**EXCERPT TO READ:**
The sexless marriage as viewed from the other woman’s point of view

“What Sleeping With Married Men Taught Me About Infidelity” (nytimes) gives some color to the statistic “Only 48% of married women want regular sex after four years.” (Good Housekeeping).

A few years ago, while living in London, I dated married men for companionship … After being married for 23 years, I wanted sex but not a relationship. …

What surprised me was that these husbands weren’t looking to have more sex. They were looking to have any sex.

Maybe the reason some wives aren’t having sex with their husbands is because, as women age, we long for a different kind of sex. I know I did, which is what led me down this path of illicit encounters. After all, nearly as many women are initiating affairs as men.

One thing that is interesting is the author’s (and editors’?) faith in the power of words and conversation:

I am not saying the answer is non-monogamy, which can be rife with risks and unintended entanglements. I believe the answer is honesty and dialogue, no matter how frightening. Lack of sex in marriage is common, and it shouldn’t lead to shame and silence.

**SUPPLIED ENTRIES:**
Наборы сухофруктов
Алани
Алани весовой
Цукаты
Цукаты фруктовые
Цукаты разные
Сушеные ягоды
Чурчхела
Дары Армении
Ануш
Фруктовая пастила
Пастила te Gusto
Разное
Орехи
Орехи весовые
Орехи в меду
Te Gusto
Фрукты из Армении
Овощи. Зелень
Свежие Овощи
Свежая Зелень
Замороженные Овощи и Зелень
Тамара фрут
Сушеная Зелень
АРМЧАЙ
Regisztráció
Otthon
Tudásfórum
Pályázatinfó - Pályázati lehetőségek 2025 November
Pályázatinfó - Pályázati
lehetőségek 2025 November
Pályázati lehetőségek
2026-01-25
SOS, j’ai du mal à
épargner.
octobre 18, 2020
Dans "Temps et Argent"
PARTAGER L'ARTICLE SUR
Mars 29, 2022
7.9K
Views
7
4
* * *
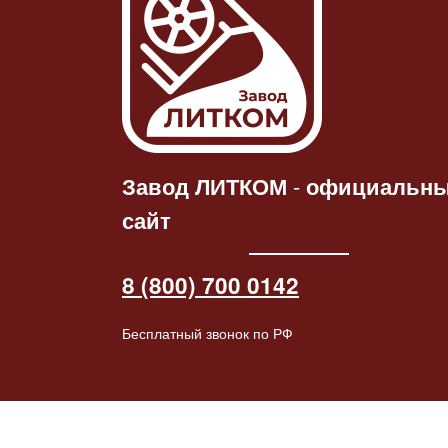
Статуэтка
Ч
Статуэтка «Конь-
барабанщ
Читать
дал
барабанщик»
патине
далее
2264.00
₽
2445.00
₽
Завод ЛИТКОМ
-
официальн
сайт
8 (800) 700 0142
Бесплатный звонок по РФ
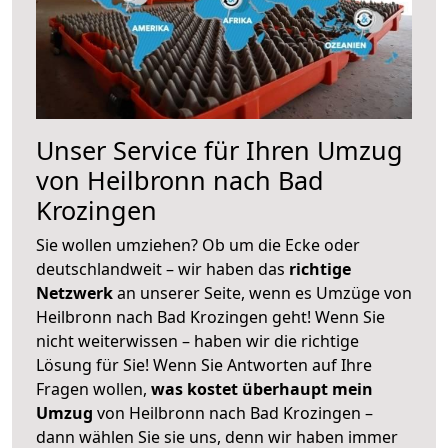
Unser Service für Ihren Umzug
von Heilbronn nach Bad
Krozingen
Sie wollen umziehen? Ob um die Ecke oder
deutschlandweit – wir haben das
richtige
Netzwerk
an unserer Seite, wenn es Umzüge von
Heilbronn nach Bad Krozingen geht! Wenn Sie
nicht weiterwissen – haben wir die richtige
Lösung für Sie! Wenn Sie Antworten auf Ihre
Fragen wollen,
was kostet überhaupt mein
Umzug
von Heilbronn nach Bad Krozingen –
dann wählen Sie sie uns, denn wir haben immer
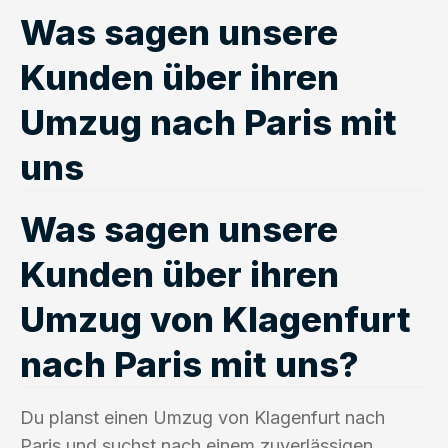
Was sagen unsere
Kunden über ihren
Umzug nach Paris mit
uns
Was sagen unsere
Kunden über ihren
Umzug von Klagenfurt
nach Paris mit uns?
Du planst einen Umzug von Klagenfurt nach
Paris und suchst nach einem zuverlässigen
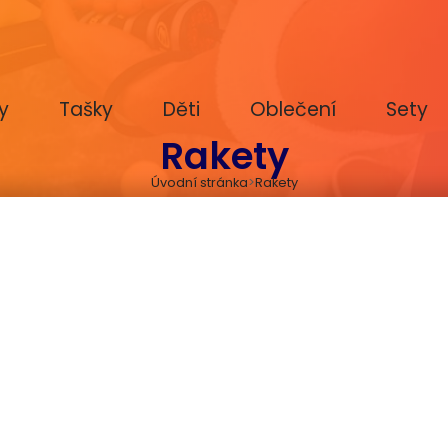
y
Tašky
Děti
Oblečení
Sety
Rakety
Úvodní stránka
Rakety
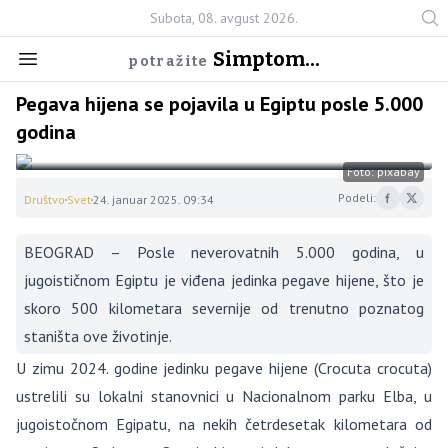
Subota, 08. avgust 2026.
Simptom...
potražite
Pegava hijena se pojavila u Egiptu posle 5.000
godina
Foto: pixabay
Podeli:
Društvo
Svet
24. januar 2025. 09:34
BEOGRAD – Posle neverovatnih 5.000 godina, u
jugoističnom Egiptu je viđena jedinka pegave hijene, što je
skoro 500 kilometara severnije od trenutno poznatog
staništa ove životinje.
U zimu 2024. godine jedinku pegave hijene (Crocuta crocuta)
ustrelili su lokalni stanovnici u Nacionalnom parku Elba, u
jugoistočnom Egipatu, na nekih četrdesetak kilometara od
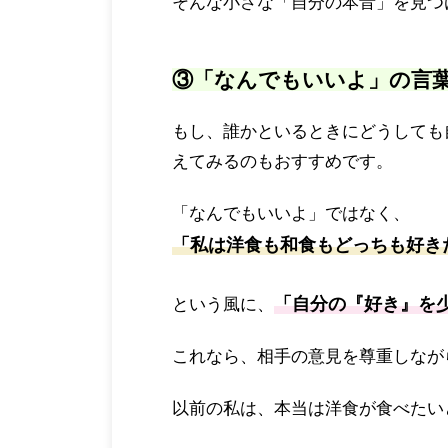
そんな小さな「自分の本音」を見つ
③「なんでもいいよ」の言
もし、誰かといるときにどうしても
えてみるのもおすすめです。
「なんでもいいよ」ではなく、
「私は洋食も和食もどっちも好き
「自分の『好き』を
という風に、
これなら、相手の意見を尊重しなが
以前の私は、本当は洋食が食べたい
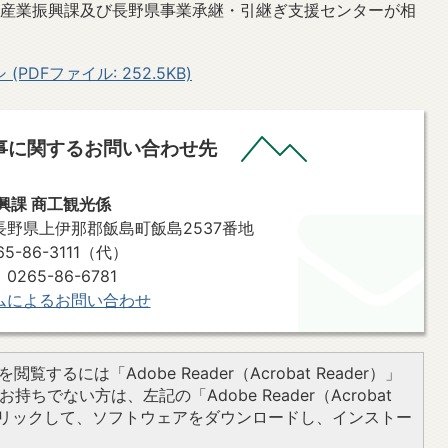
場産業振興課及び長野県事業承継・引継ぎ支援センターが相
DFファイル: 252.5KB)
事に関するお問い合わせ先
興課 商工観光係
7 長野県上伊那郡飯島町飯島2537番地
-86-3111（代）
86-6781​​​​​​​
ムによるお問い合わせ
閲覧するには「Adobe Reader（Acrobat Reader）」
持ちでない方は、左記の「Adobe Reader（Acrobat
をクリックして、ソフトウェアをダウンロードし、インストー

**TASK ITEM A:** In the post about the sexless marriage, how long had the writer of the quoted essay been married?
**TASK ITEM B:** Which numbers in the post about the sexless marriage give a percentage or a span of years? List each one.
**TASK ITEM C:** Write the next part of the post about the sexless marriage, following its last sentence.

**TASK RESULT A:** 23 years.

**TASK RESULT B:** 48% (of married women), four years, 23 years

**TASK RESULT C:**
In the end, I had to wonder if what these men couldn’t face was something else altogether: hearing why their wives no longer wanted to have sex with them. It’s much easier, after all, to set up an account on Tinder.

One of our neighbors divorced her 50-year-old husband in order to spend more time having sex with her 30-year-old boyfriend (she kept most of the cashflow off the husband’s paycheck, fortunately, as she did not work at all and her new lover was only minimally employed). Would this fit woman in her late 40s have regained her interest in the 50-year-old given some “dialogue”?

8 thoughts on “The sexless marriage as viewed from the other woman’s point of view

  1. I know of a case where a married man slept for 3 years on the sofa downstairs (with all that implies). Basically it was a form of abuse IMHO.

  2. Roger: That’s because, in the words of the great philosopher Hertzog, “Women don’t think.”

  3. Roger: Offensive! #NotAllWomen

    Perhaps Elon Musk’s new company to create wizard brain hats will help drill into the hippie generation’s head that there are always trade offs? In order to have a sex market where the 40 year old woman can live off an ex husband and have sex with a 30 year old, there will inevitably be losers to go with the winners.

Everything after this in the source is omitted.